E' reato usare Youtube come arma di ricatto
È reato usare «Youtube» come arma di ricatto per «coartare» la volontà di qualcun altro tenendolo sotto scacco con la minaccia di pubblicare in rete un video imbarazzante, a maggior ragione se la vittima del ricatto è una donna. La Cassazione ha infatti stabilito che questo comportamento configura il reato di «violenza privata» al quale si accompagna anche la condanna per violazione della privacy nel caso in cui, dalle minacce, si passi poi alla effettiva divulgazione del video su Youtube.
In particolare, la Cassazione ha «rigettato» il ricorso di Andrea C., un trentenne calabrese che ha protestato contro la condanna per violenza privata e violazione della privacy inflittagli il 18 marzo 2004 dalla Corte d’Appello di Reggio Calabria. L’imputato era stato condannato per aver tenuto «sotto scacco» Silvia S. costringendola «ad avere contatti informatici con lui sotto continue minacce di pubblicare in rete un video che la ritraeva in pose oscene» ed anche per il reato di «trattamento illecito dei dati personali» per aver poi pubblicato il video su Youtube «con conseguente lesione dei diritto alla riservatezza dell’immagine».

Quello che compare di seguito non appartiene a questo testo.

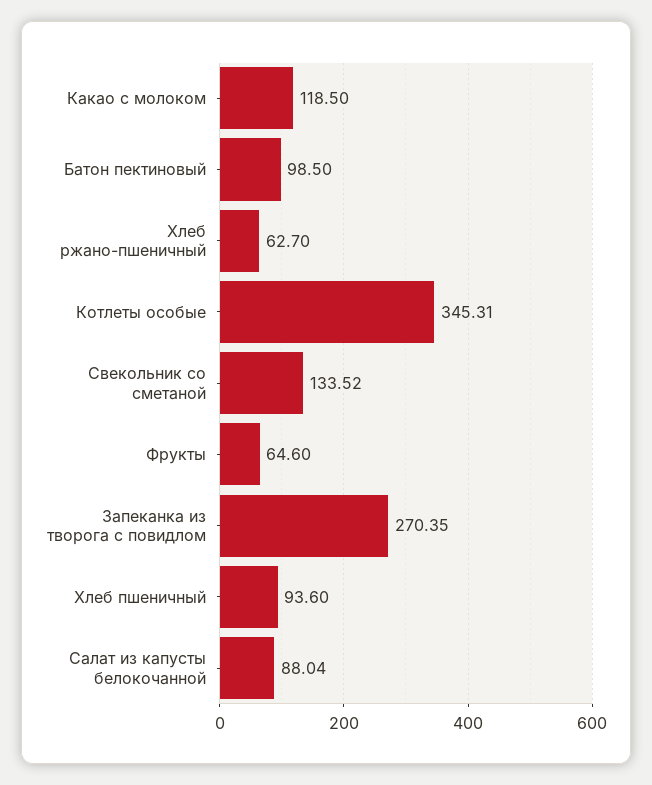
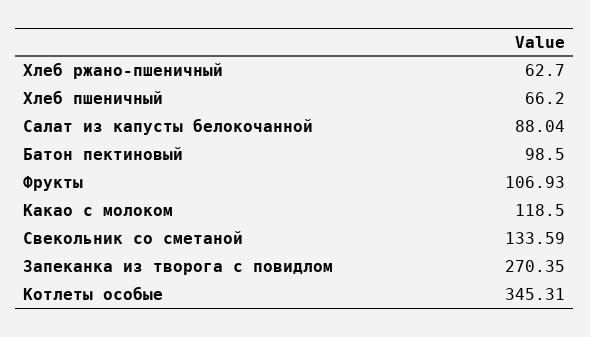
Свекольник со сметаной: 133.52 -> 133.59
Фрукты: 64.6 -> 106.93
Хлеб пшеничный: 93.6 -> 66.2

A carico del trentenne c’erano non solo la denuncia di Silvia S. ma anche le e-mail che lui le aveva scritto “avvertendola” che in una «cerchia ristretta» come quella di Reggio Calabria, della pubblicazione di un video del genere «ne sparleranno e ti macchierà per sempre». In Cassazione, il difensore di Andrea C. ha sostenuto che non aveva costretto la ragazza a tenere contatti telematici con lui dato che la vittima «lungi dal subire condizionamenti, lo fece addirittura venire allo scoperto contattandolo in rete su indicazione della polizia postale a cui lo aveva precedentemente denunciato». Ad avviso dei magistrati questa tesi difensiva è «infondata» perchè costituisce «atteggiamento minaccioso aver costretto la ragazza ad intrattenere rapporti telematici prospettandole la possibilità di divulgare il video in cui compariva con la gonna sollevata approfittando della disponibilità del video». In questo modo si era reso colpevole di «violenza privata» perché aveva «coartato la capacità di autodeterminazione della ragazza tenendola sotto scacco».

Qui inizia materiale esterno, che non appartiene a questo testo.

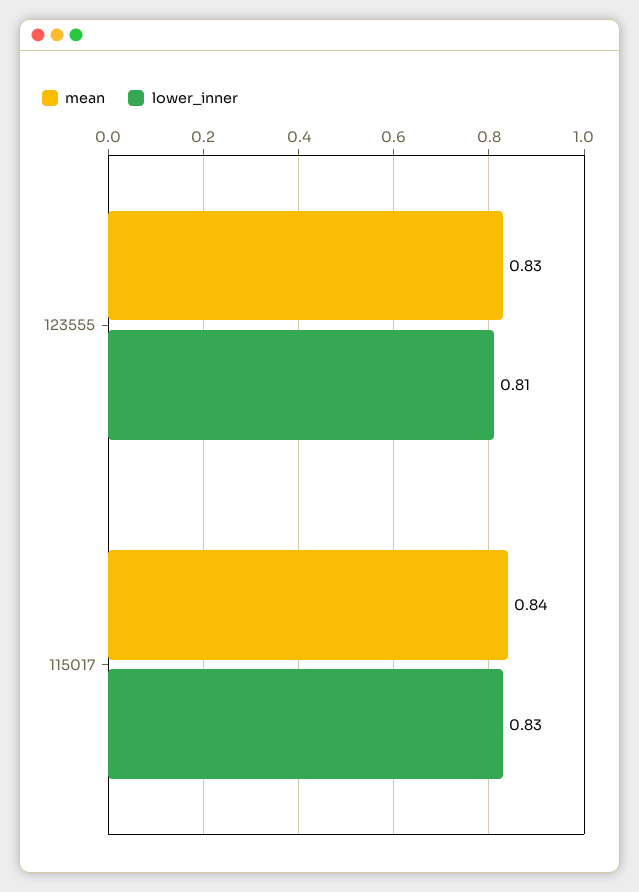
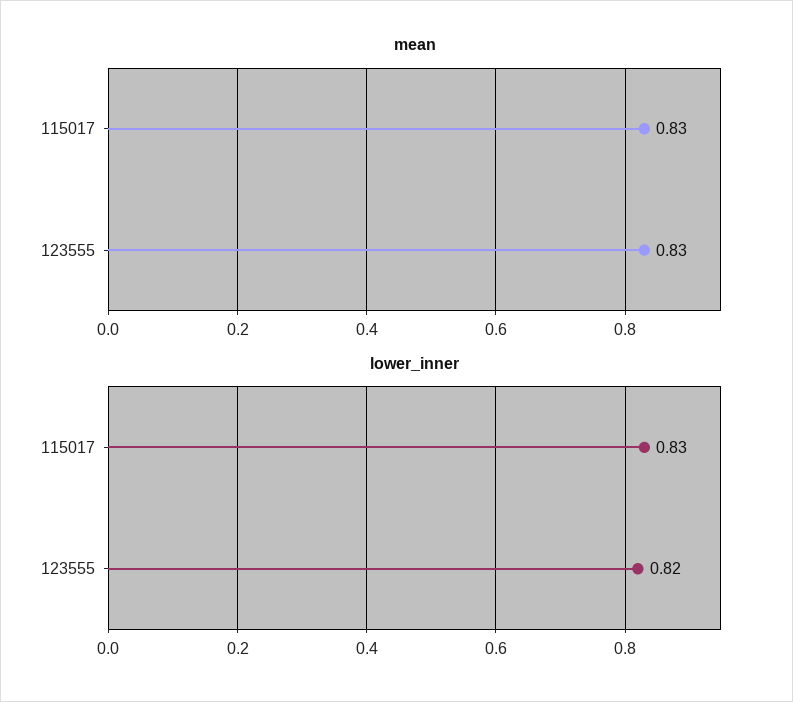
lower_inner, 123555: 0.81 -> 0.82
mean, 115017: 0.84 -> 0.83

Infondato è stato giudicato dalla Cassazione anche il motivo di ricorso contro la condanna per violazione della privacy. Ad avviso del difensore di Andrea C. dalla pubblicazione del video su Youtube non era derivato «nocumento» alla ragazza dato che «l’inserimento del video su Youtube non comportava comunque l’ accesso da parte di persone terze perché l’imputato aveva omesso, al momento della pubblicazione sul sito, di inserire criteri di ricerca e la riprova sta nel fatto che egli, ben consapevole della impossibilità per gli estranei di visionare il video, aveva minacciato la divulgazione su Facebook». Rigettando questo punto di vista i supremi giudici rilevano che correttamente la Corte d’Appello «dall’avvenuto inserimento nel circuito Youtube del video ritraente la ragazza, ha desunto l’esistenza del nocumento consistente nella lesione dei diritto alla riservatezza dell’immagine: trattasi di tipico accertamento in fatto, in questa sede insindacabile» anche perché l’obiezione difensiva «si risolve ancora una volta in una critica di tipo fattuale laddove tende a sostenere l’inaccessibilità al file da parte degli utenti, circostanza peraltro indimostrata ed anzi esclusa dai giudici di merito».